When Does Regression Discontinuity Design Work? Evidence from Random Election Outcomes
We use elections data in which a large number of ties in vote counts between candidates are resolved via a lottery to study the personal incumbency advantage. We benchmark non-experimental regression discontinuity design (RDD) estimates against the estimate produced by this experiment that suggests that there is no personal incumbency advantage. In contrast, conventional local polynomial RDD estimates suggest a moderate and statistically significant effect. Bias-corrected RDD estimates that apply robust inference are, however, in line with the experimental estimate.
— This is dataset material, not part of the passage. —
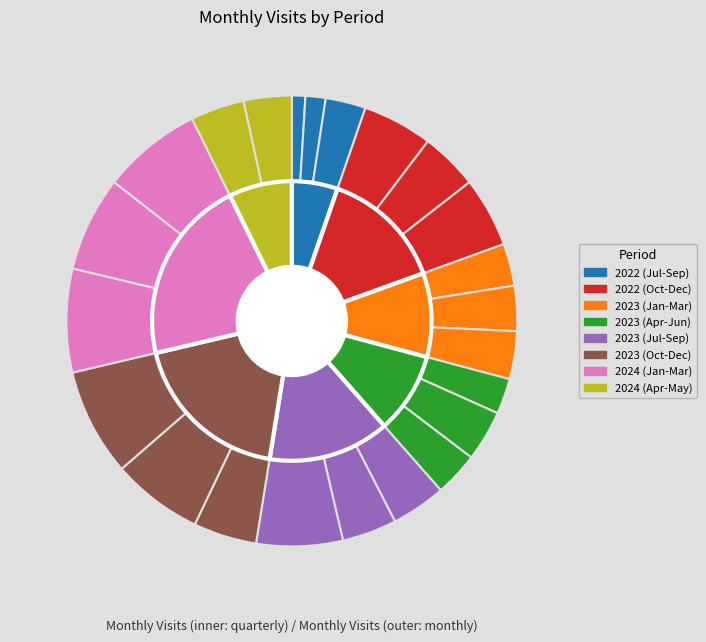

To the nearest percent, what is the difference between the 2023-03 and 2022-12 slice percentages?

2%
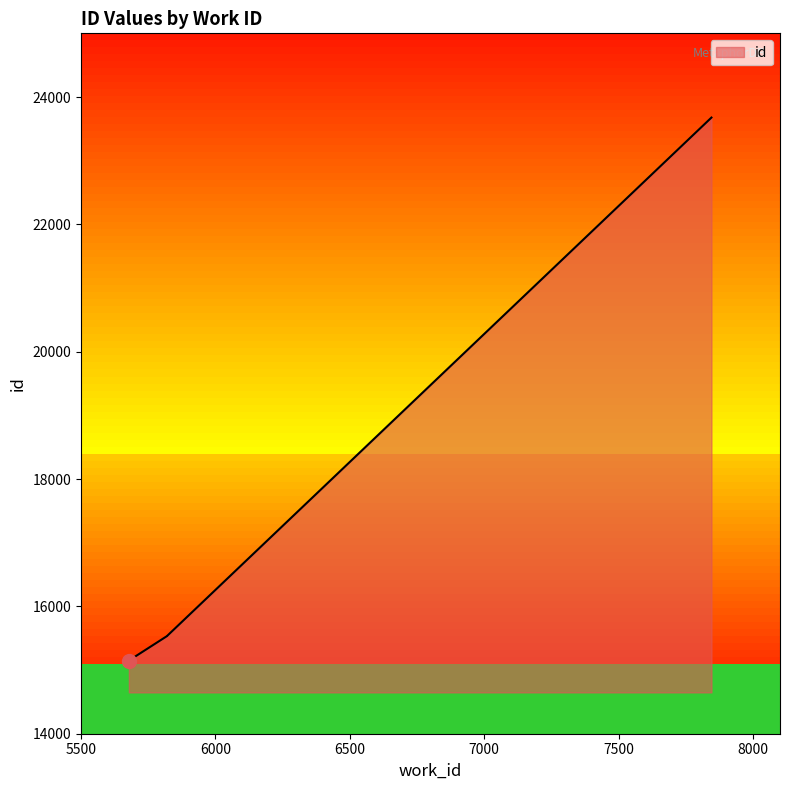

Between 5820 and 7845, which is larger?

7845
Rank Effects in Political Promotions
We study the effect of candidates’ personal vote ranks on promotions to political power in an open-list proportional representation system. Using a regression discontinuity design and data from Finnish local elections, we find that ranking first within a party enhances a politician’s chances of getting promoted to the position of municipal board chair. Our evidence suggests that the mechanism behind the rank effects is primarily unrelated to electoral incentives, but is rather related to party-specific norms or political culture.
Victorian Voting: The Origins of Party Orientation and Class Alignment
Using individual elector level panel data from nineteenth-century United Kingdom poll books, we reassess the development of a party-centered electorate. We show that (i) the electorate was party-centered by the time of the extension of the franchise in 1867; (ii) a decline in candidate-centered voting is largely attributable to changes in the behavior of the working class; and (iii) the enfranchised working class aligned with the Liberal left. Our findings can plausibly explain the subsequent development of the party system.
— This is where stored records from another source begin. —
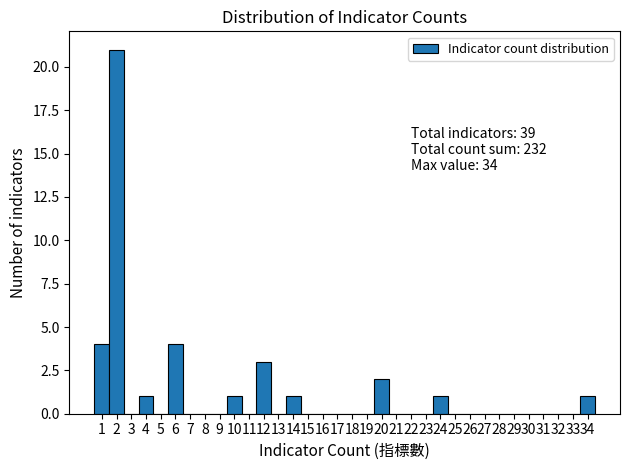

Which range on the x-axis has the tallest bar?

1.5 to 2.5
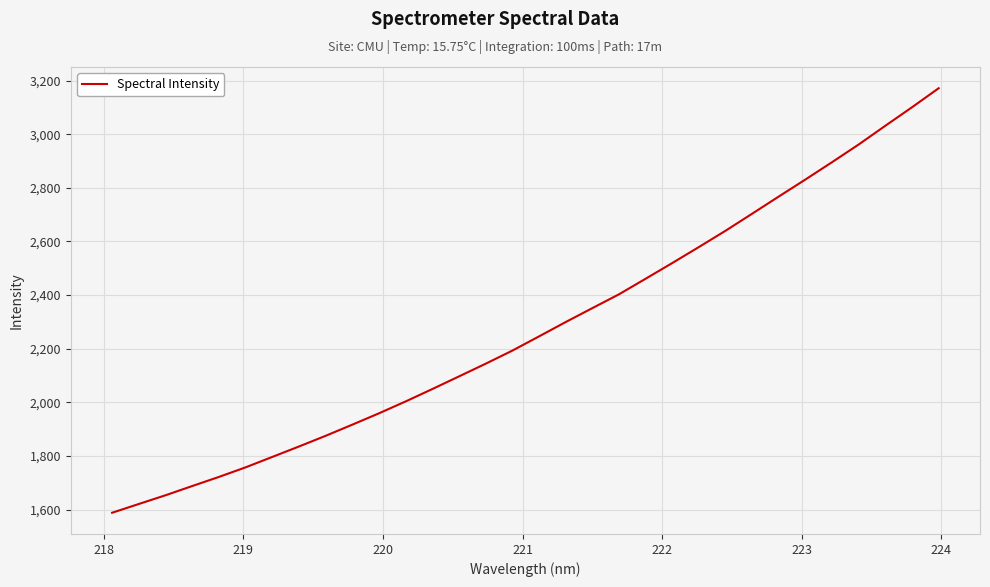

How many values are below 2246?

16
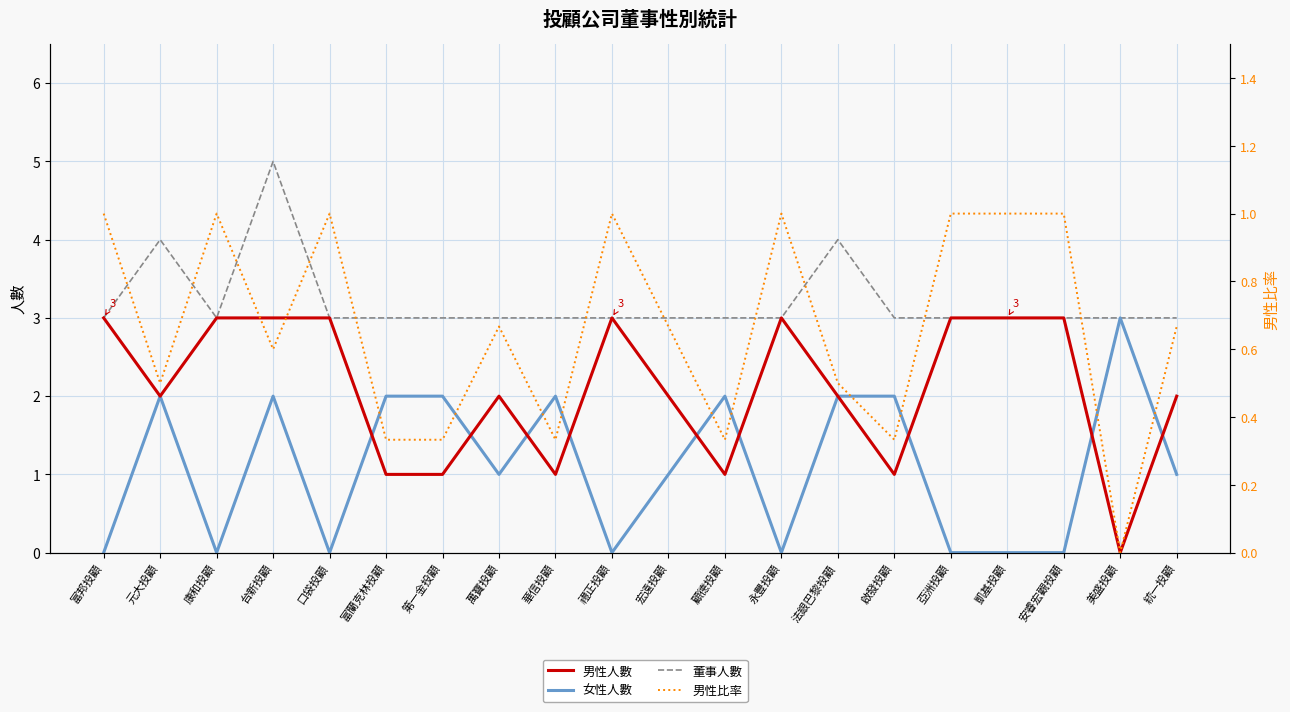

At how many categories does at least one series exceed 3?

3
Class, Social Mobility, and Voting: Evidence from Historical Voting Records
We examine the mechanisms of class-based voting by evaluating the effects of social mobility on voting behavior in the nineteenth-century England. While we do not find any strong evidence of a cleavage along the working and middle class divide, we find that he landed gentry, farm workers, non-skilled workers and white-collar workers voted on average more for the Conservatives, and petty bourgeoisie and skilled workers for the Liberals. The changes in voting behavior due to social mobility are immediate and mainly consistent with the same cleavage.
Public Employees as Politicians: Evidence from Close Elections
We analyze the effect of municipal employees’ political representation in municipal councils on local public spending. One more councilor employed by the public sector increases spending by about 1%. The effect largely comes through the largest party and is specific to the employment sector of the municipal employee.
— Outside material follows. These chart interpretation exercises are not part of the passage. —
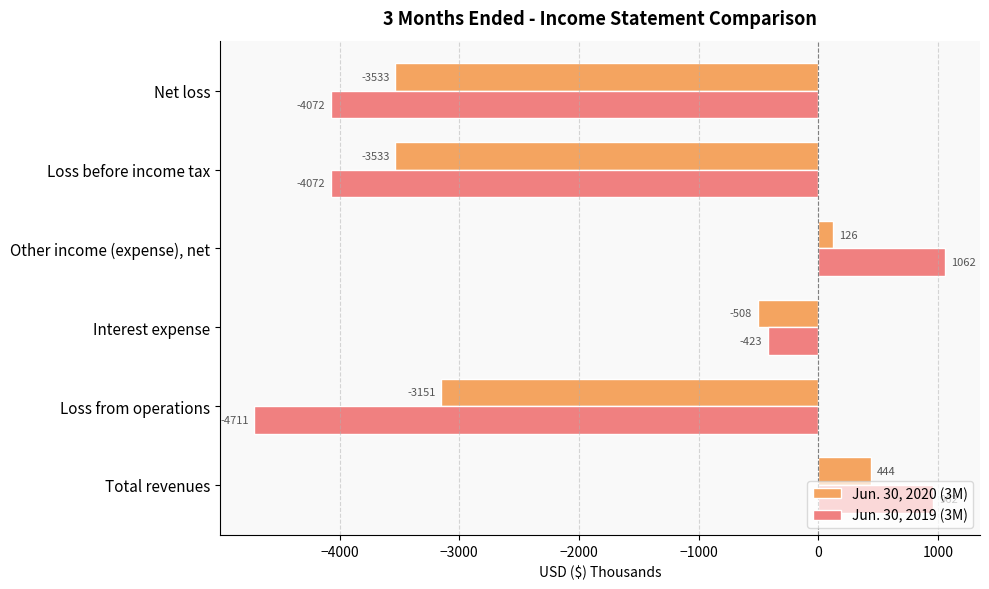

Which series changed the most between Total revenues and Loss before income tax?

Jun. 30, 2019 (3M)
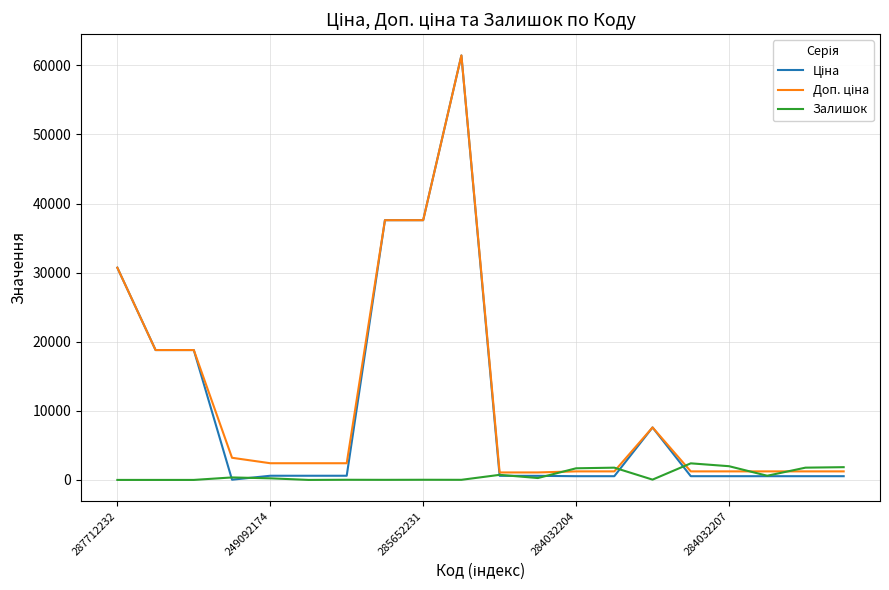

Rank the series by their maximum value, from lowest to highest.

Залишок, Ціна, Доп. ціна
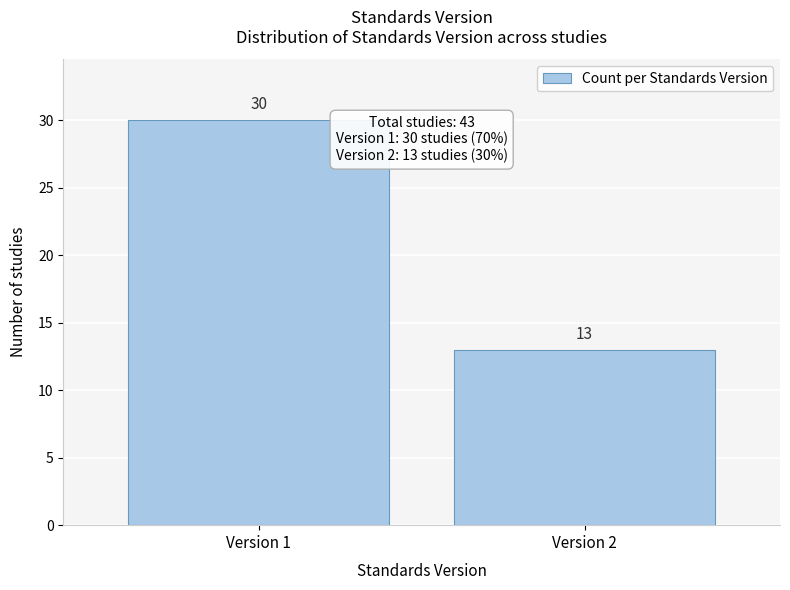

Reading right to left, transcribe all the data shown in this chart.

Version 2=13	Version 1=30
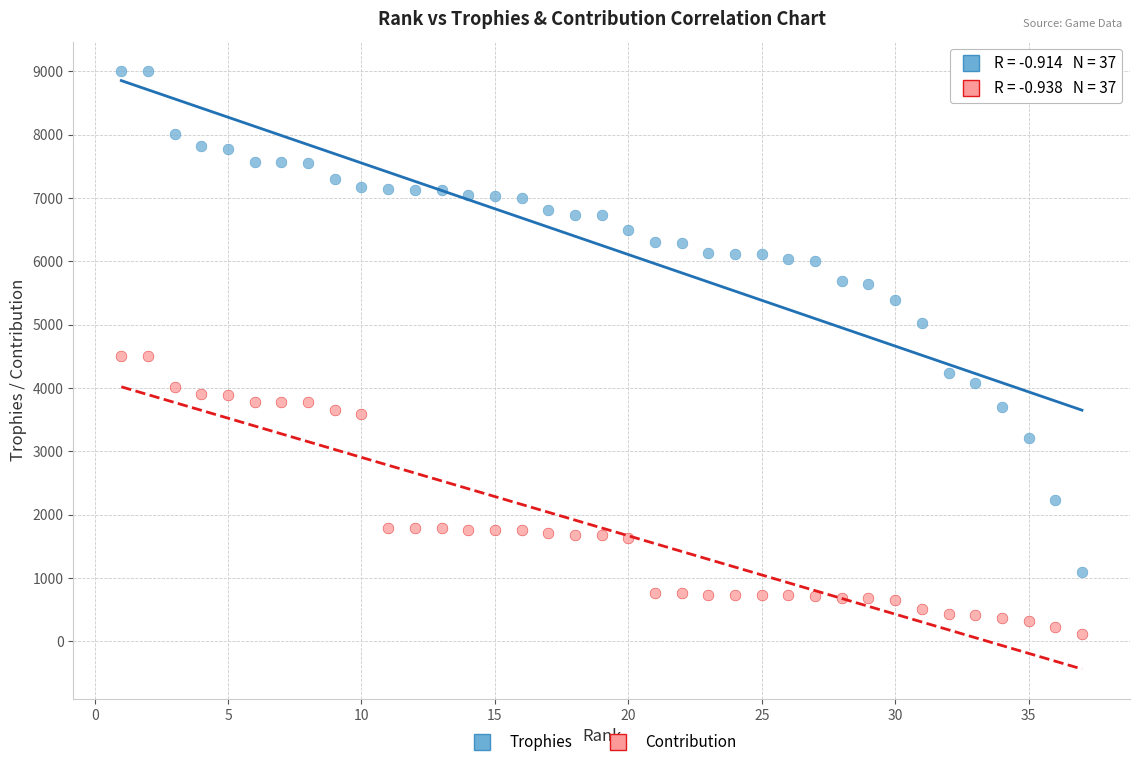

Which series reaches the minimum Y coordinate?

Contribution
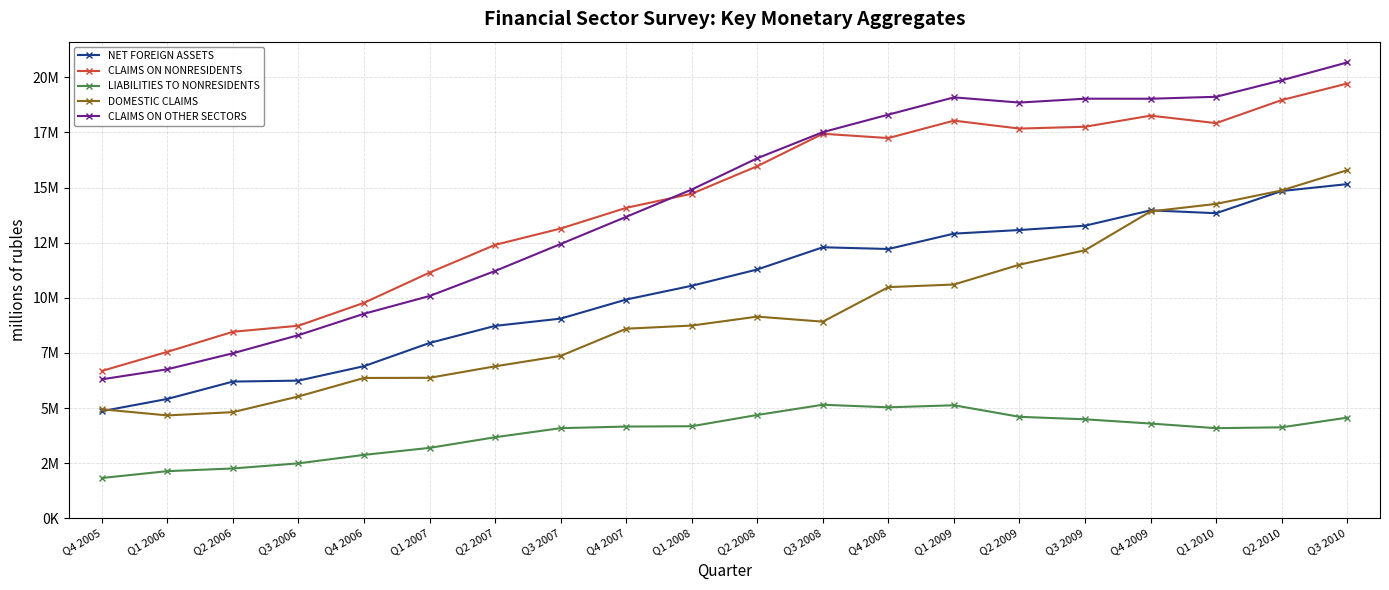

What are all the series names shown in the legend?

NET FOREIGN ASSETS, CLAIMS ON NONRESIDENTS, LIABILITIES TO NONRESIDENTS, DOMESTIC CLAIMS, CLAIMS ON OTHER SECTORS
Politician Quality, Ideology, and Fiscal Policy
Using local councils in Finland as a test bed, I show that (i) electing more high-income, incumbent, and competent politicians improves fiscal sustainability outcomes but does not decrease the size of the public sector, and (ii) symmetrically, electing more university-educated local councilors leads to an increase in public spending without any adverse effects on fiscal sustainability. Survey data reveal that the qualities are differentially associated with economic ideology, and these correlations tally with the policy effects.